Hex-Rays decompiler
Summary:
- Hex-Rays Decompiler is a C decompiler
- Decompilers turn machine code into code in the original language, which helps readability
- Hex-Rays Decompiler requires IDA Pro 5.5 to work
(edit)
Comments
Thank you! You will be redirected to your new comment shortly.
Thank you! You will be redirected to your new comment shortly.
I wonder how decompilers work. I've written a disassembler as a side project a long time, but that was straight-forward. Decompilers seem much harder.
Thank you! You will be redirected to your new comment shortly.
The Hex-Rays decompiler requires IDA Pro 5.5 to work. According to this price listing, the bundle costs $2558. Pricey.
Thank you! You will be redirected to your new comment shortly.
Houses are not very cheap and not everyone is able to buy it. However, personal loans was created to aid different people in such kind of cases.
Similar
People who this link also
Submitted by circaee
Short url:
I've written a C decompiler with alistra (it's on github if you're curious), so I can shed some light on this.
Decompilation is a tricky process. In the general case, it is undecidable, meaning that in general, you cannot write an algorithm that would decompile every possible piece of code. It remains undecidable even if you disallow self-modifying code.
However, there are still many patterns in compiled machine code which you can use to try to construct a partial decompilation.
Our approach is best shown using a flowchart (yes):
I will describe briefly the stages:
Object dump
Usually, executable programs are in a specific format (ELF and a.out in Unix, PE on Windows, etc.). Object dump is a process which takes an object file and extracts information from it, such as: the machine code, the entry point (where the code starts when you run the executable), list of symbols (function names, data, etc. with their associated addresses), and so on.
For that, you can use the objdump utility available on most GNU systems as part of GNU Binutils.
An example object dump (to get a list of symbols).
For reference, tests/test_ack.c (I will be using this example throughout the post):
(The code implements the Ackermann function)
Disassembly
Compiled executable code is usually stored on disk as machine code (i.e. a set of binary instructions that is understood by CPUs directly). There is usually a human-readable way to transcribe this machine code, called assembly language.
Disassembly consists of turning machine code into assembly language. For example, here's a snippet of the disassembly of test_ack into x64 code:
ocd disassembled into an intermediate language, so that more machine code types could be plugged in in the future.
Control flow analysis
A control flow graph is generated, which encodes information about the different paths a program execution might take, depending on control statements of the language (jumps, conditional statemenents, loops).
Such control flow graphs have distinct patterns for certain control statments, here's a sample table:
Those patterns can be then rewritten (using a graph rewriting system, not unlike a grammar rewriting system) into single nodes until no more patterns can be found. With this process the original code patterns emerge and we get some insight into the original program structure.
Here is an example of such rewriting. This is the control flow graph for test_ack as it is rewritten into ultimately one node.
Data flow analysis
First, it makes sense to convert things like register operands, etc. into fresh variables. For example, this:
might be converted to
Then, the program's computation flow is analyzed. Dead instructions are removed and others are folded into more succinct expressions. This
might be converted into
Often, compilers have idioms. For example, instead of writing
this might be used:
to save cycles. A decompiler might keep a "dictionary" of such idioms to simplify the output.
Program output
Finally, the program can be output.
For example, this is what ocd outputs for test_ack:
As you can see, it's not perfect, but you can see the general structure.
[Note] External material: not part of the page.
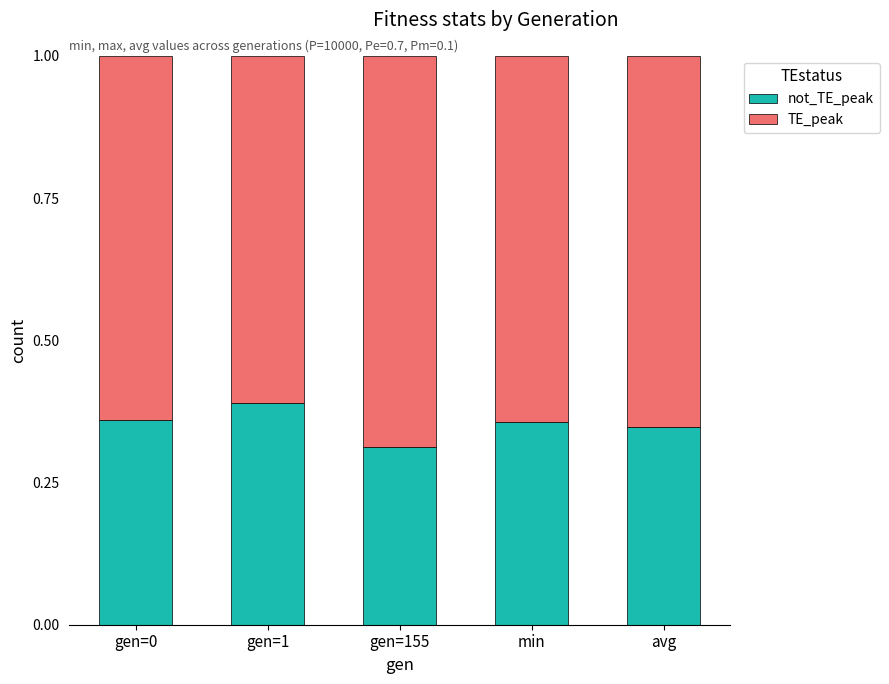

What is the total value across all series at avg?

1.0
For a more in-depth analysis of the problem, you can read Cristina Cifuentes' PhD thesis, Reverse Compilation Techniques.
Do you have any background in reverse enginnering? Do you know if decompilers are used in practice?
I used to reverse engineer games a lot as a hobby. A decompiler would have been useful with old games written in C/C++, but only slightly.
Decompilers aren't used widely, they don't give enough value to bother trying to get them to work. Perhaps if the interface was better?
I wrote the decompiler for fun, to see what could be done, rather than to be useful.